Plain-text engineering files:
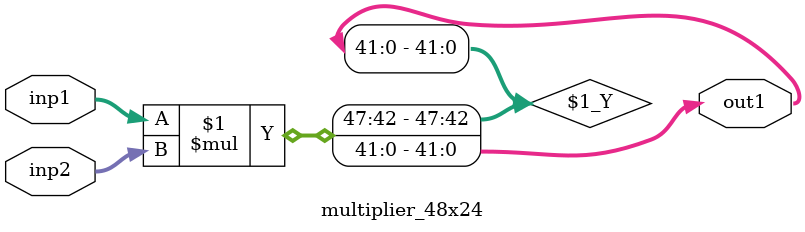
<source format=v>
module multiplier_48x24 (
    input  wire signed [47:0] inp1, // 32-bit signed multiplicand
    input  wire signed [23:0] inp2, // 16-bit signed multiplier
    output wire signed [41:0] out1  // 48-bit signed product
);

    assign out1 = inp1 * inp2;

endmodule

</source>
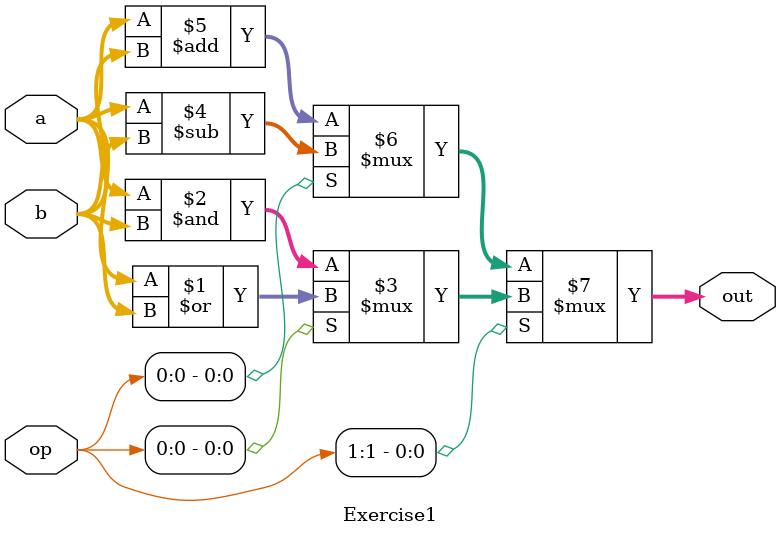
<source format=sv>
/**
  @brief A simple ALU-like module

  @input op   opcode for the operation to perform
  @input a    input to calculation
  @input b    input to calulation
  @output out result of calculation
*/
module Exercise1 (
    input  [1:0] op,
    input  [7:0] a,
    input  [7:0] b,
    output [7:0] out
);
assign out = op[1] ? op[0] ? a | b : a & b : op[0] ? a - b : a + b;
endmodule

</source>
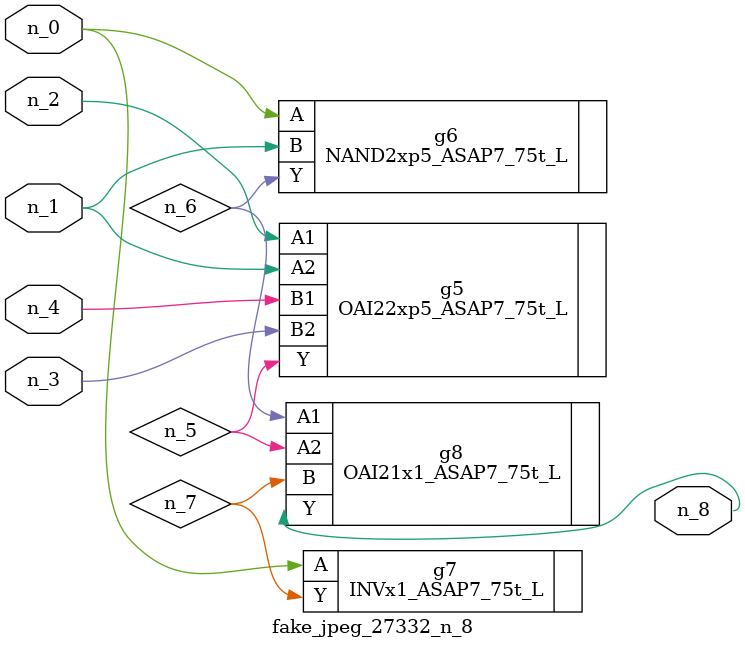
<source format=v>
module fake_jpeg_27332_n_8 (n_3, n_2, n_1, n_0, n_4, n_8);

input n_3;
input n_2;
input n_1;
input n_0;
input n_4;

output n_8;

wire n_6;
wire n_5;
wire n_7;

OAI22xp5_ASAP7_75t_L g5 ( 
.A1(n_2),
.A2(n_1),
.B1(n_4),
.B2(n_3),
.Y(n_5)
);

NAND2xp5_ASAP7_75t_L g6 ( 
.A(n_0),
.B(n_1),
.Y(n_6)
);

INVx1_ASAP7_75t_L g7 ( 
.A(n_0),
.Y(n_7)
);

OAI21x1_ASAP7_75t_L g8 ( 
.A1(n_6),
.A2(n_5),
.B(n_7),
.Y(n_8)
);


endmodule
</source>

=== WHAT YOU WILL DO ===
Give every line above again exactly, omitting whatever pictures appear.

=== SOLUTION TO THIS PROBLEM ===
<source format=v>
module multiplier_48x24 (
    input  wire signed [47:0] inp1, // 32-bit signed multiplicand
    input  wire signed [23:0] inp2, // 16-bit signed multiplier
    output wire signed [41:0] out1  // 48-bit signed product
);

    assign out1 = inp1 * inp2;

endmodule

</source>
<source format=sv>
/**
  @brief A simple ALU-like module

  @input op   opcode for the operation to perform
  @input a    input to calculation
  @input b    input to calulation
  @output out result of calculation
*/
module Exercise1 (
    input  [1:0] op,
    input  [7:0] a,
    input  [7:0] b,
    output [7:0] out
);
assign out = op[1] ? op[0] ? a | b : a & b : op[0] ? a - b : a + b;
endmodule

</source>
<source format=v>
module fake_jpeg_27332_n_8 (n_3, n_2, n_1, n_0, n_4, n_8);

input n_3;
input n_2;
input n_1;
input n_0;
input n_4;

output n_8;

wire n_6;
wire n_5;
wire n_7;

OAI22xp5_ASAP7_75t_L g5 ( 
.A1(n_2),
.A2(n_1),
.B1(n_4),
.B2(n_3),
.Y(n_5)
);

NAND2xp5_ASAP7_75t_L g6 ( 
.A(n_0),
.B(n_1),
.Y(n_6)
);

INVx1_ASAP7_75t_L g7 ( 
.A(n_0),
.Y(n_7)
);

OAI21x1_ASAP7_75t_L g8 ( 
.A1(n_6),
.A2(n_5),
.B(n_7),
.Y(n_8)
);


endmodule
</source>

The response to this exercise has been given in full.